Но это не считая меня самой. Я в основном счастлива, за исключением тех дней, когда суетливому Ричарду, крикливой Кэти или же просто абсурдности нашей странной жизни удается вывести меня из равновесия. Я всегда занята. Планирую всю повседневную жизнь, решаю, что есть и когда, слежу за распорядком дня у детей, укладываю их спать. И никогда не прекращаю интересоваться тем, куда мы летим... отсутствие ответа не в силах разочаровать меня.
Моя собственная интеллектуальная деятельность куда скромнее, чем я могла бы желать, однако в сутках огромное число часов. Частенько Ричард, Майкл и я затеваем оживленную беседу, абсолютно не нуждающуюся в стимуляции. Но ни тот, ни другой не обнаруживают большого интереса к некоторым областям, бывшим прежде частью моей жизни. В частности, я еще со школы гордилась своими способностями к языкам и лингвистике. Несколько дней назад мне приснился жуткий сон – я забыла все языки, кроме английского. После того в течение двух недель я каждый день проводила часа по два не только за обожаемым французским, но еще и за итальянским и японским.

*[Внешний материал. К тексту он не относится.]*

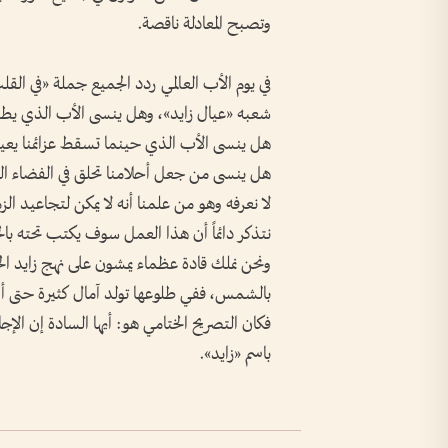
وتصبح المعادلة ناقصة.
في يوم الأب العالمي ردد الجميع جملة «في ال
شعبه «عيال زايد»، وهل ينسى الأب الذي يطب
هل ينسى الأب الذي حينما تسقط عزائمنا يعي
هل ينسى من جعل أحلامنا تحلق في الفضاء ال
لا نعرفه وهو من علمنا أنه لا يمكن لتجاعيد ا
نتذكر دائماً أن هذا العمل سوف يكتب تحته بالخ
ونحن نملك قادة عظماء يمشون على نهج زايد ال
بالشمس، ففي طلوعها تولد آمال كثيرة حتى أص
فكان التصريح الختامي هو: أيها السادة إن ال
باسم «زايد».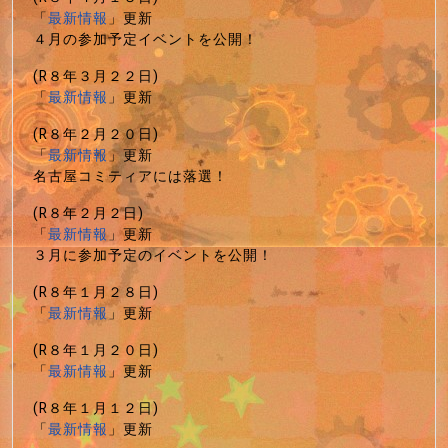
「
最新情報
」更新
４月の参加予定イベントを公開！
(R８年３月２２日)
「
最新情報
」更新
(R８年２月２０日)
「
最新情報
」更新
名古屋コミティアには落選！
(R８年２月２日)
「
最新情報
」更新
３月に参加予定のイベントを公開！
(R８年１月２８日)
「
最新情報
」更新
(R８年１月２０日)
「
最新情報
」更新
(R８年１月１２日)
「
最新情報
」更新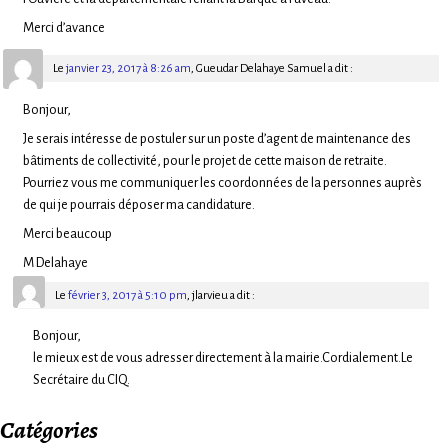
Merci d’avance
Le
janvier 23, 2017 à 8:26 am
,
Gueudar Delahaye Samuel
a dit :
Bonjour,
Je serais intéresse de postuler sur un poste d’agent de maintenance des
bâtiments de collectivité, pour le projet de cette maison de retraite.
Pourriez vous me communiquer les coordonnées de la personnes auprès
de qui je pourrais déposer ma candidature.
Merci beaucoup
M Delahaye
Le
février 3, 2017 à 5:10 pm
,
jlarvieu
a dit :
Bonjour,
le mieux est de vous adresser directement à la mairie.Cordialement.Le
Secrétaire du CIQ.
Catégories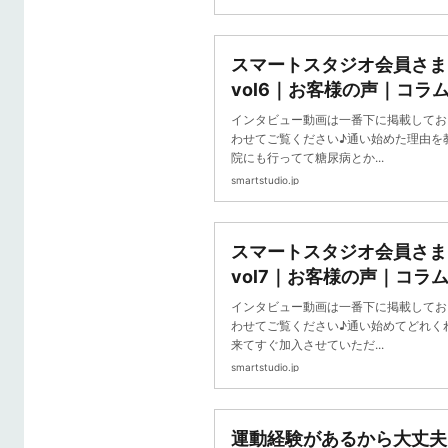
スマートスタジオ会員さ
vol6｜お客様の声｜コラ
ネス スマートスタジオ
インタビュー動画は一番下に掲載してお
わせてご覧ください♪通い始めた理由を
院にも行ってて糖尿病とか...
smartstudio.jp
スマートスタジオ会員さ
vol7｜お客様の声｜コラ
ネス スマートスタジオ
インタビュー動画は一番下に掲載してお
わせてご覧ください♪通い始めてどれく
来てすぐ加入させていただ...
smartstudio.jp
運動経験があるから大丈夫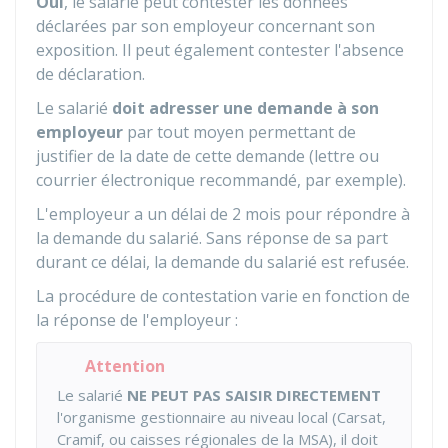
Oui
, le salarié peut contester les données
déclarées par son employeur concernant son
exposition. Il peut également contester l'absence
de déclaration.
Le salarié
doit adresser une demande à son
employeur
par tout moyen permettant de
justifier de la date de cette demande (lettre ou
courrier électronique recommandé, par exemple).
L'employeur a un délai de 2 mois pour répondre à
la demande du salarié. Sans réponse de sa part
durant ce délai, la demande du salarié est refusée.
La procédure de contestation varie en fonction de
la réponse de l'employeur :
Attention
Le salarié
NE PEUT PAS SAISIR DIRECTEMENT
l'organisme gestionnaire au niveau local (
Carsat
,
Cramif
, ou caisses régionales de la
MSA
), il doit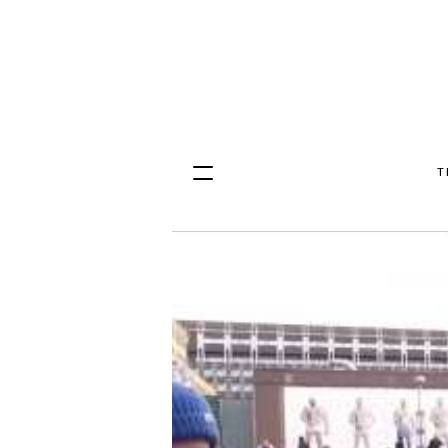
T
Hopp
til
innhold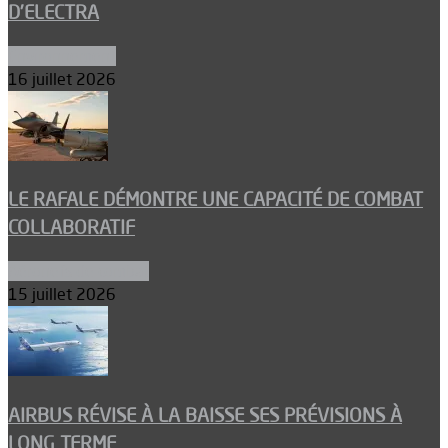
D’ELECTRA
Environnement
16 juillet 2026
LE RAFALE DÉMONTRE UNE CAPACITÉ DE COMBAT
COLLABORATIF
Aéronefs de combat
15 juillet 2026
AIRBUS RÉVISE À LA BAISSE SES PRÉVISIONS À
LONG TERME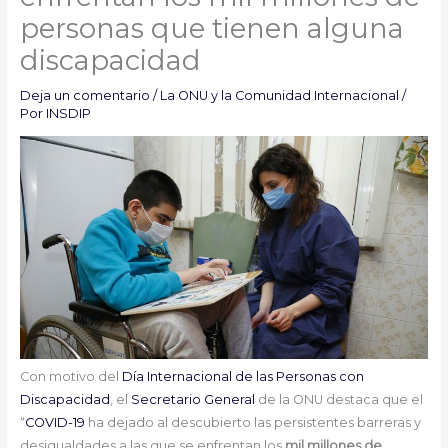
personas que tienen alguna
discapacidad
Deja un comentario
/
La ONU y la Comunidad Internacional
/
Por
INSDIP
Con motivo del
Día Internacional de las Personas con
Discapacidad
, el
Secretario General
de la ONU destaca que el
“
COVID-19
ha dejado al descubierto las persistentes barreras y
desigualdades a las que se enfrentan los
mil millones de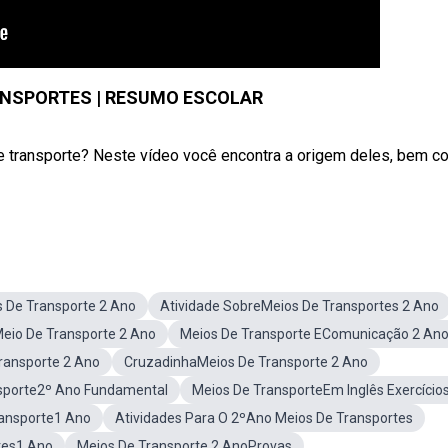
ANSPORTES | RESUMO ESCOLAR
 transporte? Neste vídeo você encontra a origem deles, bem c
 De Transporte 2 Ano
Atividade SobreMeios De Transportes 2 Ano
eio De Transporte 2 Ano
Meios De Transporte EComunicação 2 An
ransporte 2 Ano
CruzadinhaMeios De Transporte 2 Ano
nsporte2º Ano Fundamental
Meios De TransporteEm Inglês Exercício
ransporte1 Ano
Atividades Para O 2ºAno Meios De Transportes
tes1 Ano
Meios De Transporte 2 AnoProvas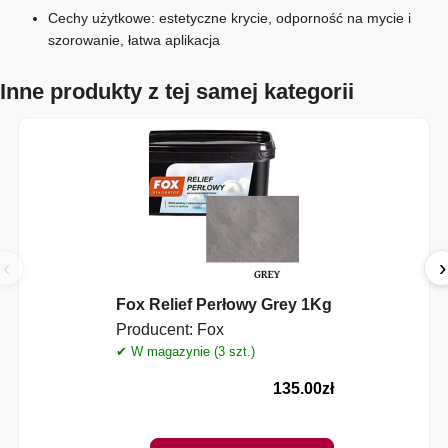
Cechy użytkowe: estetyczne krycie, odporność na mycie i
szorowanie, łatwa aplikacja
Inne produkty z tej samej kategorii
‹
›
Fox Relief Perłowy Grey 1Kg
Producent:
Fox
✔ W magazynie (3 szt.)
✔
135.00
zł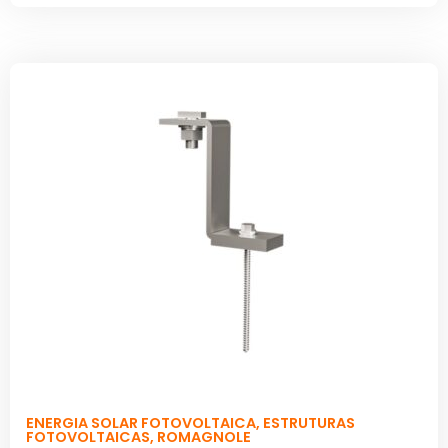
ENERGIA SOLAR FOTOVOLTAICA
,
ESTRUTURAS
FOTOVOLTAICAS
,
ROMAGNOLE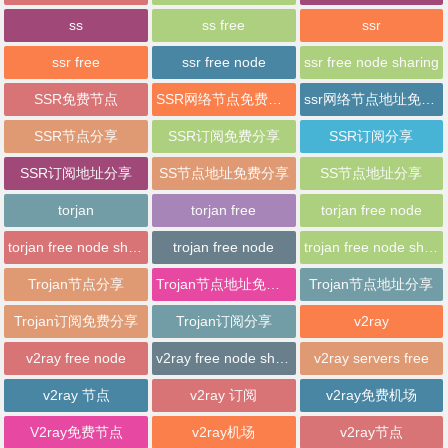
ss
ss free
ssr
ssr free
ssr free node
ssr free node sharing
SSR免费节点
SSR网络节点免费分享
ssr网络节点地址免费分享
SSR节点分享
SSR订阅免费分享
SSR订阅分享
SSR订阅地址分享
SS节点地址免费分享
SS节点地址分享
torjan
torjan free
torjan free node
torjan free node sharing
trojan free node
trojan free node sharing
Trojan节点分享
Trojan节点地址免费分享
Trojan节点地址分享
Trojan订阅免费分享
Trojan订阅分享
v2ray
v2ray free node
v2ray free node sharing
v2ray servers free
v2ray 节点
v2ray 订阅
v2ray免费机场
V2ray免费节点
v2ray机场
v2ray节点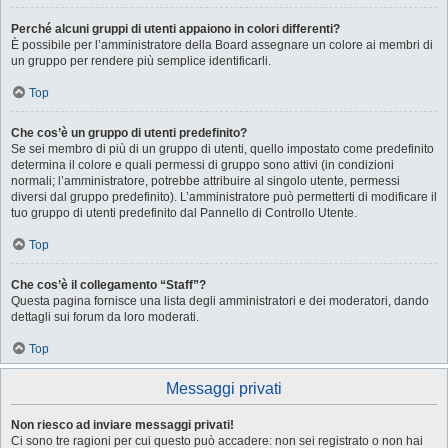
Perché alcuni gruppi di utenti appaiono in colori differenti?
È possibile per l’amministratore della Board assegnare un colore ai membri di
un gruppo per rendere più semplice identificarli.
Top
Che cos’è un gruppo di utenti predefinito?
Se sei membro di più di un gruppo di utenti, quello impostato come predefinito
determina il colore e quali permessi di gruppo sono attivi (in condizioni
normali; l’amministratore, potrebbe attribuire al singolo utente, permessi
diversi dal gruppo predefinito). L’amministratore può permetterti di modificare il
tuo gruppo di utenti predefinito dal Pannello di Controllo Utente.
Top
Che cos’è il collegamento “Staff”?
Questa pagina fornisce una lista degli amministratori e dei moderatori, dando
dettagli sui forum da loro moderati.
Top
Messaggi privati
Non riesco ad inviare messaggi privati!
Ci sono tre ragioni per cui questo può accadere: non sei registrato o non hai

В прошлом месяце Ричард однажды вывел на черный экран изображение нашего Солнца, окруженного тысячью звезд. Оно, конечно, было ярче прочих, но ненамного. Ричард напомнил нам с Майклом, что мы находимся более чем в двенадцати миллиардах километров от нашей покрытой океанами планеты, обращающейся вокруг заштатной далекой звездочки.
Потом, в тот же вечер, мы смотрели фильм «Королева Алиенора», один из примерно тридцати, прихваченных «Ньютоном» для развлечения экипажа. Фильм довольно точно следовал знаменитым романам отца об Алиеноре Аквитанской. Его снимали во многих местах, которые мы с отцом посещали, когда я была девочкой. Последние сцены фильма, посвященные годам, предшествующим смерти Алиеноры, были отсняты в аббатстве де Фонтевро. Помню, как в четырнадцать лет я стояла в аббатстве перед резным изображением королевы и дрожащей от волнения рукой сжимала ладонь отца. «Ты была великой женщиной, – сказала я тогда, обращаясь к духу королевы, определившей в XII веке историю Франции и Англии. – Такому примеру следует подражать. Я не разочарую тебя».